The EPA doesn’t just want to regulate your ditch water. They’re coming for your T-Bones and Pork Shoulders as well.
If you’re a reader of more than a few months, you might remember I’m an aficionado of backyard grilling. Pictured at the left is my Brinkman Smoke ‘N Pit Professional, a.k.a., the SNPP as it’s known in the grilling community. It was my first father’s day present, and has been used regularly ever since.
With the offset box, it’s great for smoking meat, but I tend to use it more for grilling, preferring my electric smoker simply for convenience, because if you’re smoking a pork shoulder all day in a charcoal/wood grill, you just have to fuss with it too much.
Regardless, I repaint, refurbish and do regular maintenance on my grill, because you can’t get them with as heavy gauge of steel as this anymore unless you have someone make you one out of a tank. I’m probably due to have some welding work done on the legs, with the only problem being how tremendously heavy it is to move – definitely a 2 man job.

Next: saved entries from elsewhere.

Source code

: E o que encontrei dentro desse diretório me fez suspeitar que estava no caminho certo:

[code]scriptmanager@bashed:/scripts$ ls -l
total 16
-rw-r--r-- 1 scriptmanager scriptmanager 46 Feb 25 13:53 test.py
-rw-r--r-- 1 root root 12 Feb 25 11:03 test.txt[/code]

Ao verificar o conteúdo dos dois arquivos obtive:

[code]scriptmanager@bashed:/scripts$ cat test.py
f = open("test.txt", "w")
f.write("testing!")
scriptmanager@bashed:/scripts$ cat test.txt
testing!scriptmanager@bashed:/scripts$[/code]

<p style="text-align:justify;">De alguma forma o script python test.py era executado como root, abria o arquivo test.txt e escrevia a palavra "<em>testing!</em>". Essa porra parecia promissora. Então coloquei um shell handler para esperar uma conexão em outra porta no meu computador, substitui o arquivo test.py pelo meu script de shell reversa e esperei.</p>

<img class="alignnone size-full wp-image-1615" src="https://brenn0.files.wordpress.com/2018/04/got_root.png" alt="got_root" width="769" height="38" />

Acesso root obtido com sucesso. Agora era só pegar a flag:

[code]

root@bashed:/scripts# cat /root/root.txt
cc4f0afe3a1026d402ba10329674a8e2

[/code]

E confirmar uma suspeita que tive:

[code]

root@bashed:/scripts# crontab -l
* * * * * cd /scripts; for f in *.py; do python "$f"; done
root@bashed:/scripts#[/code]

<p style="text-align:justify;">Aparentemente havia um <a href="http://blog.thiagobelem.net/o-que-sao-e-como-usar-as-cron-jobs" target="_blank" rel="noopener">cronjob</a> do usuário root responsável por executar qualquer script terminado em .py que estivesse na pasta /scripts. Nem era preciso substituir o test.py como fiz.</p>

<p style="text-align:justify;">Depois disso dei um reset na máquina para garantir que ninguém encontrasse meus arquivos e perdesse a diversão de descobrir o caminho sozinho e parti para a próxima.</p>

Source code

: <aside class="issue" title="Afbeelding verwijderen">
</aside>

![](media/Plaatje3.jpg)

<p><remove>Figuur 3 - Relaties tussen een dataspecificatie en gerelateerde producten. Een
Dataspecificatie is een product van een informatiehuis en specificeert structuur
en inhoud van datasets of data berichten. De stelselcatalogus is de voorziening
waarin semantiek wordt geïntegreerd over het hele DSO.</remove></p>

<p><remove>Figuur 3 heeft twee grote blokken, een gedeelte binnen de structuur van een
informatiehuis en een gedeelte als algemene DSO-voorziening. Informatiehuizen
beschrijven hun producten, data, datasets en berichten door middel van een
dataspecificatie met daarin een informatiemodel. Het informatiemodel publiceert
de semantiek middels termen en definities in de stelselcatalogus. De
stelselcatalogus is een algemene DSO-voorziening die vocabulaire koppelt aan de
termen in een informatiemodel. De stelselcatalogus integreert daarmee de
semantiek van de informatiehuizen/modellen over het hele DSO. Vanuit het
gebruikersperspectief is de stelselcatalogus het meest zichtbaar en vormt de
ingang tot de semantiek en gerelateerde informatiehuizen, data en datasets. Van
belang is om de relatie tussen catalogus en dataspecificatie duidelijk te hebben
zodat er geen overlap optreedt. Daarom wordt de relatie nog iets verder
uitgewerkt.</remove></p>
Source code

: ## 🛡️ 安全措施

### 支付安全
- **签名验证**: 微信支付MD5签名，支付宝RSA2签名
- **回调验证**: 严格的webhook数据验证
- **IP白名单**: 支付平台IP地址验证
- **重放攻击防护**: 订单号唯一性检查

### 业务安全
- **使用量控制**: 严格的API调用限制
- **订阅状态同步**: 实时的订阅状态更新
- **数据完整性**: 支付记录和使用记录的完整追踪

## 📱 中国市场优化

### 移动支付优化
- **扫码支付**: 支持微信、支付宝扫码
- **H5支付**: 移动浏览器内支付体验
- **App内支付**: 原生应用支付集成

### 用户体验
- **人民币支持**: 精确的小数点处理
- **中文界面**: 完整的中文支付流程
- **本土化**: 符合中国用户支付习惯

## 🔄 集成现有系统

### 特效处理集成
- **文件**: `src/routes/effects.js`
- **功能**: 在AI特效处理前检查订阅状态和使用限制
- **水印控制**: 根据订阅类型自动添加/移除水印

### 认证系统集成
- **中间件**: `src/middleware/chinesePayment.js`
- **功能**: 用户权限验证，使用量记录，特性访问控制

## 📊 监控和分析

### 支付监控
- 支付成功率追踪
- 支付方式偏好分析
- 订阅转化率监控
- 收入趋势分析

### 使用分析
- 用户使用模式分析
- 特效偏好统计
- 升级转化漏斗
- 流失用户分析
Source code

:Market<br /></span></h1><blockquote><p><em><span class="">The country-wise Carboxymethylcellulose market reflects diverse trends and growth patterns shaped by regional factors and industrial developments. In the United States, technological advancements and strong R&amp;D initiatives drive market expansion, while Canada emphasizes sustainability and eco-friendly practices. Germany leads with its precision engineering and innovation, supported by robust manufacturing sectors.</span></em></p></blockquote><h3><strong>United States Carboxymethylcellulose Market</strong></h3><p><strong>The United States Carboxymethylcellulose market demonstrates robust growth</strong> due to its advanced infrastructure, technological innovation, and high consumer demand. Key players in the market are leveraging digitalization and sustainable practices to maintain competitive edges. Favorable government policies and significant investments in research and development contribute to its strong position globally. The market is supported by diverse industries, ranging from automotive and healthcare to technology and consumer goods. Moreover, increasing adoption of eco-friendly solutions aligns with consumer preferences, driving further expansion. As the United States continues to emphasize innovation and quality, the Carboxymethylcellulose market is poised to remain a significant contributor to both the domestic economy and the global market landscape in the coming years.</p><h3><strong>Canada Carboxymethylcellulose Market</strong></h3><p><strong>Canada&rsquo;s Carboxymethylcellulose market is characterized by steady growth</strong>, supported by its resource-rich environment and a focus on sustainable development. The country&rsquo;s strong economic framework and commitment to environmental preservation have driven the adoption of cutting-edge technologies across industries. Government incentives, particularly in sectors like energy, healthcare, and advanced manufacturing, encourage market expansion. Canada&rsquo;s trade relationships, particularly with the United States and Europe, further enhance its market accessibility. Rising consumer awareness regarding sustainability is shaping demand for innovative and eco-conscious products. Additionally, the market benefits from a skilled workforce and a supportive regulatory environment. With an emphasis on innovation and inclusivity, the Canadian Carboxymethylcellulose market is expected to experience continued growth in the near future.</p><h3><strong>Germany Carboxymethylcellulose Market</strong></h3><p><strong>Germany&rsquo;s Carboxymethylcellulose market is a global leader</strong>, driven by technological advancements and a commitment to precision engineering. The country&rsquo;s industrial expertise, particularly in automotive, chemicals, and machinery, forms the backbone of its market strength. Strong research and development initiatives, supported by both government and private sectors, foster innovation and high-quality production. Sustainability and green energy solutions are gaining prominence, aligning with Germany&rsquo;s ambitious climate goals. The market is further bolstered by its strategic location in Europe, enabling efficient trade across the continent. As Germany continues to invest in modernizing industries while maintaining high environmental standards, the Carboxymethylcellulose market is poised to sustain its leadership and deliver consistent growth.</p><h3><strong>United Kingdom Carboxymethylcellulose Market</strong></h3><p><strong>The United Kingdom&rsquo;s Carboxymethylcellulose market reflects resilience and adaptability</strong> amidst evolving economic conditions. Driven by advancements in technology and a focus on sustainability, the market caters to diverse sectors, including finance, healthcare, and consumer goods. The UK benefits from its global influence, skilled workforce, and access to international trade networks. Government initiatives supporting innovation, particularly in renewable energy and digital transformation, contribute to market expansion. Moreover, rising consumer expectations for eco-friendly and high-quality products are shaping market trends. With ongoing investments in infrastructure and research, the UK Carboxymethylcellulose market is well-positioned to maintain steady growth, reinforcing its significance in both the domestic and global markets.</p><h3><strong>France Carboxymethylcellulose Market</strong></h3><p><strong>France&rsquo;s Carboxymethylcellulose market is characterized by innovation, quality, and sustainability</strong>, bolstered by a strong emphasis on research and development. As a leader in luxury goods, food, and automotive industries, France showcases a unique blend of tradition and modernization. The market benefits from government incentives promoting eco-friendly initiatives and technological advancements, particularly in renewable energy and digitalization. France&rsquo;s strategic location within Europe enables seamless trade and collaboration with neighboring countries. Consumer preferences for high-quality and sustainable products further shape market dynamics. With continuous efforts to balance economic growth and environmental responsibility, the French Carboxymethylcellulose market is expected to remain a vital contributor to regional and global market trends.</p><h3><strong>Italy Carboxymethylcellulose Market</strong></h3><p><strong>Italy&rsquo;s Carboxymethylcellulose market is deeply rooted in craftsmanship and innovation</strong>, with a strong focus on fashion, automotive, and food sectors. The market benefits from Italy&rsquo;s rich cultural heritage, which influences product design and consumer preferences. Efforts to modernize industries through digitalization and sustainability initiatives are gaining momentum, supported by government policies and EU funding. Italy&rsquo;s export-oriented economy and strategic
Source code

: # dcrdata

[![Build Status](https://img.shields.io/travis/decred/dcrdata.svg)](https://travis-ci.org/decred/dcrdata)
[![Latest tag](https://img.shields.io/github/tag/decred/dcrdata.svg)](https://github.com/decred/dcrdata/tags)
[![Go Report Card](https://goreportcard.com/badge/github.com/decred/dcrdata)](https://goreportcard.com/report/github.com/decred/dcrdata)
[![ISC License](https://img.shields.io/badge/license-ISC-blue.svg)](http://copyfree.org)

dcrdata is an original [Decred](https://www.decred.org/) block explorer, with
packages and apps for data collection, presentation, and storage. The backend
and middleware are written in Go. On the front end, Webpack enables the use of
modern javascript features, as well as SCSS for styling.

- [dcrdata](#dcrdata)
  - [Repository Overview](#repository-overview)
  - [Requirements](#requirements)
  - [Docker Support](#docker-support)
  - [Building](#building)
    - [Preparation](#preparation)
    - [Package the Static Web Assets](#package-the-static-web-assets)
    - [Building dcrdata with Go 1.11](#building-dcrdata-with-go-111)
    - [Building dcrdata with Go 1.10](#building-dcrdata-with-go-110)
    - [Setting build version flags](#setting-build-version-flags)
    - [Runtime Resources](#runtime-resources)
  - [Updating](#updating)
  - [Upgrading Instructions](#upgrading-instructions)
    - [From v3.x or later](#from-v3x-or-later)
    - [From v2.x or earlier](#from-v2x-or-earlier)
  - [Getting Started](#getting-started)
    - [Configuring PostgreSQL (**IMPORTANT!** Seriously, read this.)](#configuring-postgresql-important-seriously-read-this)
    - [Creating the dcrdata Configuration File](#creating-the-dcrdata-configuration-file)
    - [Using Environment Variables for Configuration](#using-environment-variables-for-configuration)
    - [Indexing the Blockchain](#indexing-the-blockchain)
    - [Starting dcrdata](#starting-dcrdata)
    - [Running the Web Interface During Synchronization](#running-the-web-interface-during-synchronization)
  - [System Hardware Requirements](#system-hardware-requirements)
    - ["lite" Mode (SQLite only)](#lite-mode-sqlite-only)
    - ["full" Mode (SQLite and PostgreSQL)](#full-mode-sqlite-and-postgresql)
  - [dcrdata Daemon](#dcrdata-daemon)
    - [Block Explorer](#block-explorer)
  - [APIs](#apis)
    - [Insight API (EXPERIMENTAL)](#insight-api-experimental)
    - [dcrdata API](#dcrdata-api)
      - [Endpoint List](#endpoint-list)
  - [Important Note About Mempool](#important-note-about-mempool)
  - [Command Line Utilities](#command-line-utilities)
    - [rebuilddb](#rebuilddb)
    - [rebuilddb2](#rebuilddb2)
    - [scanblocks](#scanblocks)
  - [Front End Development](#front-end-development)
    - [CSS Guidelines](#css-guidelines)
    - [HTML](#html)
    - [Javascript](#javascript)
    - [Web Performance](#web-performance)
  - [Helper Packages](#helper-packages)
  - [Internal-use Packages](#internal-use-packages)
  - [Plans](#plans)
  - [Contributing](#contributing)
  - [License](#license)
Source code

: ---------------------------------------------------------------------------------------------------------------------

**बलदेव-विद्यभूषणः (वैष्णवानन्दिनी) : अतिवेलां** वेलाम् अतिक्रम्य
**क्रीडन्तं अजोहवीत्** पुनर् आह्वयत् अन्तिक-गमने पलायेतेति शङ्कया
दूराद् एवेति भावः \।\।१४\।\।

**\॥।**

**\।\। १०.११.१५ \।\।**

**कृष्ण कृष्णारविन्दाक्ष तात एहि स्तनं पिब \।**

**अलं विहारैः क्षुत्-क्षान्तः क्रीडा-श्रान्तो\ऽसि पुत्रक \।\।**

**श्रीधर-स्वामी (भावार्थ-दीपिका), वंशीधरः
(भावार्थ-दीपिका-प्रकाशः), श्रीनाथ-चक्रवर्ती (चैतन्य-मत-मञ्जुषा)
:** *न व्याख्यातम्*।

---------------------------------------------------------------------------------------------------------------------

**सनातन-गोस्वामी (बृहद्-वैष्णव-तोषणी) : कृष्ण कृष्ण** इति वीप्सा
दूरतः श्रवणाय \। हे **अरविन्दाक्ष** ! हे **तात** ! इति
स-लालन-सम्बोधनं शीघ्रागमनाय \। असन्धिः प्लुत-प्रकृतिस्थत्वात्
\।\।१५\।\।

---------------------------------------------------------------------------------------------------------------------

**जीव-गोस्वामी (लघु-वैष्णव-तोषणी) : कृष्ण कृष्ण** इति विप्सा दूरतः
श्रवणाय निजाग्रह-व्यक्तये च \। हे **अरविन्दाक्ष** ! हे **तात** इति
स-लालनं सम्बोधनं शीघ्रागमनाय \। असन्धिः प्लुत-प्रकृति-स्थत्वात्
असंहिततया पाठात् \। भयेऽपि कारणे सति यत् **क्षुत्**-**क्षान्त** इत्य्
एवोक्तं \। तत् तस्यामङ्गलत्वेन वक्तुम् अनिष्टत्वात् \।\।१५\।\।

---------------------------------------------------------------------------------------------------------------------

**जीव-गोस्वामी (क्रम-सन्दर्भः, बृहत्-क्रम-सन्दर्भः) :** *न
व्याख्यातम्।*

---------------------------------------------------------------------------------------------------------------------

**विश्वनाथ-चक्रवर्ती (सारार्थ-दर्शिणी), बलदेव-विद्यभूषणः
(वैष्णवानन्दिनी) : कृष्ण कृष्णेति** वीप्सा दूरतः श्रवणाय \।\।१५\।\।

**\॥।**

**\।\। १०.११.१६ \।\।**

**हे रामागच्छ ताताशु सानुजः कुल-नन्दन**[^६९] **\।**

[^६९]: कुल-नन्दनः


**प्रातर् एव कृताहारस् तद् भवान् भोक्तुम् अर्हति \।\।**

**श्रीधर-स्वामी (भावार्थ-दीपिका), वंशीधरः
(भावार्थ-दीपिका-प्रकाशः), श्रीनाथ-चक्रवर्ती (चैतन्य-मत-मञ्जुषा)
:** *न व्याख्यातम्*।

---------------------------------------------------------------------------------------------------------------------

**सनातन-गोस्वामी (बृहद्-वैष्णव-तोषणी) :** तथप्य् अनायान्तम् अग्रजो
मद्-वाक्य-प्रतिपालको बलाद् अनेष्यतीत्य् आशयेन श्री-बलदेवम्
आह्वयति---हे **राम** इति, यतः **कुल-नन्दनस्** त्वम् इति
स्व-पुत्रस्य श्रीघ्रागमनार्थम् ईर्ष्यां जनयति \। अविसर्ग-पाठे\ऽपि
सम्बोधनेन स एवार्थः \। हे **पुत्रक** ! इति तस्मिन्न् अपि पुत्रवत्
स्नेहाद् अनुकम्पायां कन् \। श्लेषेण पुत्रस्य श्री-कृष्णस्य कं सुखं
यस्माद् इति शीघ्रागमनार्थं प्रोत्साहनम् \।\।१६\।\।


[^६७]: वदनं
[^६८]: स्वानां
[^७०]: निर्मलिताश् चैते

Ok, admittedly, I’m going on a bit. As you can see, I’m like a number of average Joe’s in the nation who actively enjoy their grilling, and it’s a center of many family meals when weather allows. So, it’s tremendously disconcerting to see that the Environmental Protection Agency is overstepping the bounds of common sense, once again, as they begin initial steps to start pursuing “pollution” from backyard barbecues:
The Environmental Protection Agency has its eyes on pollution from backyard barbecues.
The agency announced that it is funding a University of California project to limit emissions resulting in grease drippings with a special tray to catch them and a “catalytic” filtration system.
The $15,000 project has the “potential for global application,” said the school.
and…
The school is proposing two fixes to reduce emissions from barbecues. First, they want to cut back on grease flare-ups. The idea: “A slotted and corrugated tray is inserted immediately prior to meat flipping, and removed immediately after. This short contact time prevents the tray from over-heating and volatilizing the collected grease. This collected grease will then drip off into a collection tray and can be used at the pit master’s discretion.”
But, total capture isn’t “practical,” so a filter and fan are proposed for installation. “The secondary air filtration system is composed of a single pipe duct system which contains a specialized metal filter, a metal fan blade, a drive shaft, and an accompanying power system with either a motorized or manual method. This system can be powered by either an exterior electric motor with a chain-driven drive shaft, directly spinning the fan blade, or a hand-powered crank,” said the project write-up.
Our representatives in Washington are already having to fight the EPA to keep them from regulating water in rural ditches as being a navigable body of water. Now we have to also ask them to keep the EPA away from our lawn mowers and backyard grills?
This type of bureaucratic overreach is why average everyday citizens of the United States are rejecting the policies of Democrats, and soft-headed liberals in general. They aren’t happy unless they’re meddling in people’s everyday lives.
And now they’re moving to install filters and fans in backyard barbecues? God help us all.